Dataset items

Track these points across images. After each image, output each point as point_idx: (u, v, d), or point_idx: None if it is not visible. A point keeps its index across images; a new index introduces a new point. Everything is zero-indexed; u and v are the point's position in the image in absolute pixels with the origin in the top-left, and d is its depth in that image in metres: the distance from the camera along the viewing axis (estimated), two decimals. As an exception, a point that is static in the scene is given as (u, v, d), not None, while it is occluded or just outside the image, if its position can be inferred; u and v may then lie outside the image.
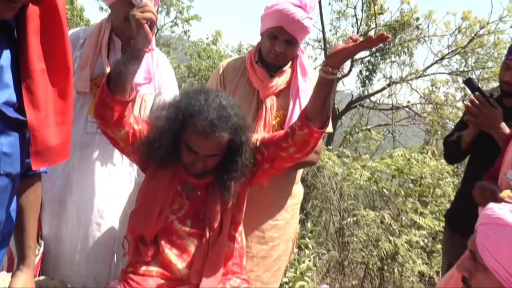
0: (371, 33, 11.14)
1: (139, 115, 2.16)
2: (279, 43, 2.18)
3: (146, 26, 1.64)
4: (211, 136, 1.68)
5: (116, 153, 2.15)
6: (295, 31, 2.16)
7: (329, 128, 2.36)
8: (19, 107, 1.16)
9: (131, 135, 1.79)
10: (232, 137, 1.74)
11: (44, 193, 2.10)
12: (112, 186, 2.15)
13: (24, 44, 1.16)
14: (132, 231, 1.85)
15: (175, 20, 16.42)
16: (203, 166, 1.76)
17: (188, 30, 16.61)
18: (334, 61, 1.72)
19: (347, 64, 11.44)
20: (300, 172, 2.45)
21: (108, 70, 2.08)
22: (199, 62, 16.02)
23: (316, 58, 11.97)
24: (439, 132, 7.31)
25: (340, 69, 1.77)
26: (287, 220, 2.33)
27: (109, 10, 2.22)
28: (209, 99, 1.73)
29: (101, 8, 13.97)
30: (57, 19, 1.18)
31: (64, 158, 1.29)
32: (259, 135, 1.89)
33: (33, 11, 1.16)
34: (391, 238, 3.66)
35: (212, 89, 1.83)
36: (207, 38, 16.34)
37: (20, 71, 1.16)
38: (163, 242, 1.79)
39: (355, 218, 3.88)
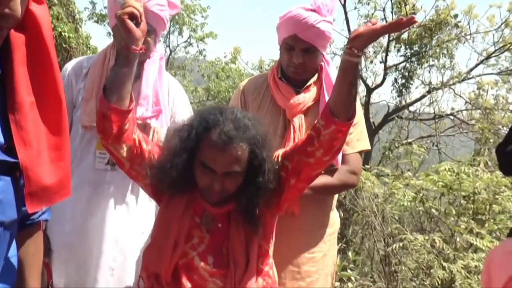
0: (405, 35, 11.16)
1: None
2: (296, 53, 2.17)
3: (129, 22, 1.67)
4: (228, 148, 1.67)
5: (132, 190, 2.17)
6: (311, 37, 2.14)
7: (366, 145, 2.34)
8: (7, 147, 1.16)
9: (135, 153, 1.78)
10: (251, 150, 1.71)
11: (53, 237, 2.14)
12: (127, 226, 2.16)
13: (10, 76, 1.16)
14: (146, 269, 1.83)
15: (189, 40, 16.72)
16: (221, 187, 1.71)
17: (204, 49, 16.90)
18: (359, 42, 1.69)
19: (380, 73, 11.41)
20: (336, 197, 2.41)
21: None
22: (218, 83, 16.22)
23: (344, 69, 11.95)
24: (491, 140, 7.15)
25: (365, 52, 1.74)
26: (325, 251, 2.28)
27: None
28: (224, 113, 1.73)
29: (109, 34, 14.36)
30: (43, 47, 1.19)
31: (65, 196, 1.28)
32: (279, 151, 1.85)
33: (18, 39, 1.17)
34: (444, 264, 3.55)
35: (227, 107, 1.84)
36: (224, 57, 16.60)
37: (7, 106, 1.16)
38: (184, 280, 1.77)
39: (401, 244, 3.79)
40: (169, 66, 16.13)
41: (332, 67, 2.29)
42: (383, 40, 11.46)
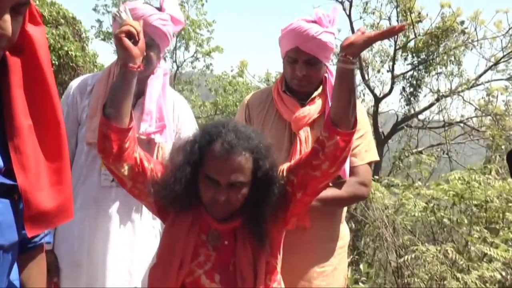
0: (411, 44, 11.15)
1: None
2: (299, 66, 2.17)
3: (125, 40, 1.69)
4: (231, 156, 1.66)
5: (136, 208, 2.16)
6: (313, 49, 2.14)
7: (375, 156, 2.33)
8: (6, 170, 1.16)
9: (136, 172, 1.77)
10: (255, 159, 1.71)
11: (61, 256, 2.13)
12: (132, 243, 2.15)
13: (7, 100, 1.17)
14: None
15: (195, 55, 16.83)
16: (226, 198, 1.69)
17: (211, 64, 17.02)
18: (353, 49, 1.71)
19: (388, 82, 11.40)
20: (345, 210, 2.39)
21: None
22: (226, 97, 16.28)
23: (352, 79, 11.95)
24: (502, 147, 7.08)
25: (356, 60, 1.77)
26: (335, 265, 2.26)
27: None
28: (226, 125, 1.74)
29: (115, 51, 14.48)
30: (40, 69, 1.19)
31: (66, 220, 1.28)
32: (283, 165, 1.84)
33: (15, 62, 1.17)
34: (458, 275, 3.50)
35: (230, 120, 1.84)
36: (231, 71, 16.67)
37: (5, 130, 1.16)
38: None
39: (413, 255, 3.74)
40: (176, 81, 16.22)
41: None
42: (390, 49, 11.49)
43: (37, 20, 1.23)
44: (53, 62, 9.01)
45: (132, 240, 2.15)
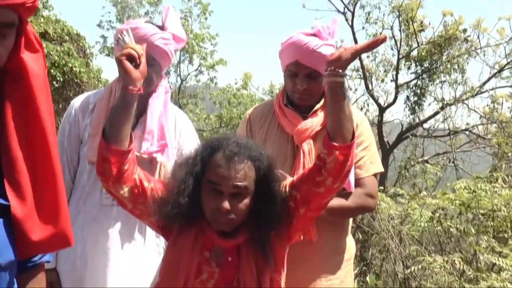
0: (414, 53, 11.16)
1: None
2: (300, 80, 2.16)
3: (126, 63, 1.69)
4: (234, 164, 1.68)
5: (139, 226, 2.15)
6: (313, 62, 2.13)
7: (380, 168, 2.31)
8: (1, 191, 1.17)
9: (136, 193, 1.77)
10: (257, 168, 1.72)
11: (64, 275, 2.13)
12: (134, 261, 2.15)
13: (3, 131, 1.18)
14: None
15: (199, 68, 16.87)
16: (229, 207, 1.69)
17: (215, 77, 17.02)
18: (341, 63, 1.72)
19: (392, 92, 11.39)
20: (350, 223, 2.38)
21: None
22: (230, 110, 16.29)
23: (356, 90, 11.98)
24: (509, 154, 7.04)
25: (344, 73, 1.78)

INSTRUCTIONS FOR THE TASK
A faithful copy of every entry is needed, omitting each image.

EXERCISE OUTPUT
Track these points across images. After each image, output each point as point_idx: (u, v, d), or point_idx: None if it is not visible. A point keeps its index across images; a new index introduces a new point. Everything is zero-indexed; u and v are the point's position in the image in absolute pixels with the origin in the top-left, and d is its depth in that image in metres: the distance from the camera along the viewing axis (estimated), two decimals. As an exception, a point that is static in the scene is given as (u, v, d), not None, while it is occluded or just outside the image, if its position can be inferred; u and v may then lie outside the image.
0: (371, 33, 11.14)
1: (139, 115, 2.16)
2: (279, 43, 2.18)
3: (146, 26, 1.64)
4: (211, 136, 1.68)
5: (116, 153, 2.15)
6: (295, 31, 2.16)
7: (329, 128, 2.36)
8: (19, 107, 1.16)
9: (131, 135, 1.79)
10: (232, 137, 1.74)
11: (44, 193, 2.10)
12: (112, 186, 2.15)
13: (24, 44, 1.16)
14: (132, 231, 1.85)
15: (175, 20, 16.42)
16: (203, 166, 1.76)
17: (188, 30, 16.61)
18: (334, 61, 1.72)
19: (347, 64, 11.44)
20: (300, 172, 2.45)
21: (108, 70, 2.08)
22: (199, 62, 16.02)
23: (316, 58, 11.97)
24: (439, 132, 7.31)
25: (340, 69, 1.77)
26: (287, 220, 2.33)
27: (109, 10, 2.22)
28: (209, 99, 1.73)
29: (101, 8, 13.97)
30: (57, 19, 1.18)
31: (64, 158, 1.29)
32: (259, 135, 1.89)
33: (33, 11, 1.16)
34: (391, 238, 3.66)
35: (212, 89, 1.83)
36: (207, 38, 16.34)
37: (20, 71, 1.16)
38: (163, 242, 1.79)
39: (355, 218, 3.88)
0: (405, 35, 11.16)
1: None
2: (296, 53, 2.17)
3: (129, 22, 1.67)
4: (228, 148, 1.67)
5: (132, 190, 2.17)
6: (311, 37, 2.14)
7: (366, 145, 2.34)
8: (7, 147, 1.16)
9: (135, 153, 1.78)
10: (251, 150, 1.71)
11: (53, 237, 2.14)
12: (127, 226, 2.16)
13: (10, 76, 1.16)
14: (146, 269, 1.83)
15: (189, 40, 16.72)
16: (221, 187, 1.71)
17: (204, 49, 16.90)
18: (359, 42, 1.69)
19: (380, 73, 11.41)
20: (336, 197, 2.41)
21: None
22: (218, 83, 16.22)
23: (344, 69, 11.95)
24: (491, 140, 7.15)
25: (365, 52, 1.74)
26: (325, 251, 2.28)
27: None
28: (224, 113, 1.73)
29: (109, 34, 14.36)
30: (43, 47, 1.19)
31: (65, 196, 1.28)
32: (279, 151, 1.85)
33: (18, 39, 1.17)
34: (444, 264, 3.55)
35: (227, 107, 1.84)
36: (224, 57, 16.60)
37: (7, 106, 1.16)
38: (184, 280, 1.77)
39: (401, 244, 3.79)
40: (169, 66, 16.13)
41: (332, 67, 2.29)
42: (383, 40, 11.46)
0: (411, 44, 11.15)
1: None
2: (299, 66, 2.17)
3: (125, 40, 1.69)
4: (231, 156, 1.66)
5: (136, 208, 2.16)
6: (313, 49, 2.14)
7: (375, 156, 2.33)
8: (6, 170, 1.16)
9: (136, 172, 1.77)
10: (255, 159, 1.71)
11: (61, 256, 2.13)
12: (132, 243, 2.15)
13: (7, 100, 1.17)
14: None
15: (195, 55, 16.83)
16: (226, 198, 1.69)
17: (211, 64, 17.02)
18: (353, 49, 1.71)
19: (388, 82, 11.40)
20: (345, 210, 2.39)
21: None
22: (226, 97, 16.28)
23: (352, 79, 11.95)
24: (502, 147, 7.08)
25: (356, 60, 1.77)
26: (335, 265, 2.26)
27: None
28: (226, 125, 1.74)
29: (115, 51, 14.48)
30: (40, 69, 1.19)
31: (66, 220, 1.28)
32: (283, 165, 1.84)
33: (15, 62, 1.17)
34: (458, 275, 3.50)
35: (230, 120, 1.84)
36: (231, 71, 16.67)
37: (5, 130, 1.16)
38: None
39: (413, 255, 3.74)
40: (176, 81, 16.22)
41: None
42: (390, 49, 11.49)
43: (37, 20, 1.23)
44: (53, 62, 9.01)
45: (132, 240, 2.15)
0: (414, 53, 11.16)
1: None
2: (300, 80, 2.16)
3: (126, 63, 1.69)
4: (234, 164, 1.68)
5: (139, 226, 2.15)
6: (313, 62, 2.13)
7: (380, 168, 2.31)
8: (1, 191, 1.17)
9: (136, 193, 1.77)
10: (257, 168, 1.72)
11: (64, 275, 2.13)
12: (134, 261, 2.15)
13: (3, 131, 1.18)
14: None
15: (199, 68, 16.87)
16: (229, 207, 1.69)
17: (215, 77, 17.02)
18: (341, 63, 1.72)
19: (392, 92, 11.39)
20: (350, 223, 2.38)
21: None
22: (230, 110, 16.29)
23: (356, 90, 11.98)
24: (509, 154, 7.04)
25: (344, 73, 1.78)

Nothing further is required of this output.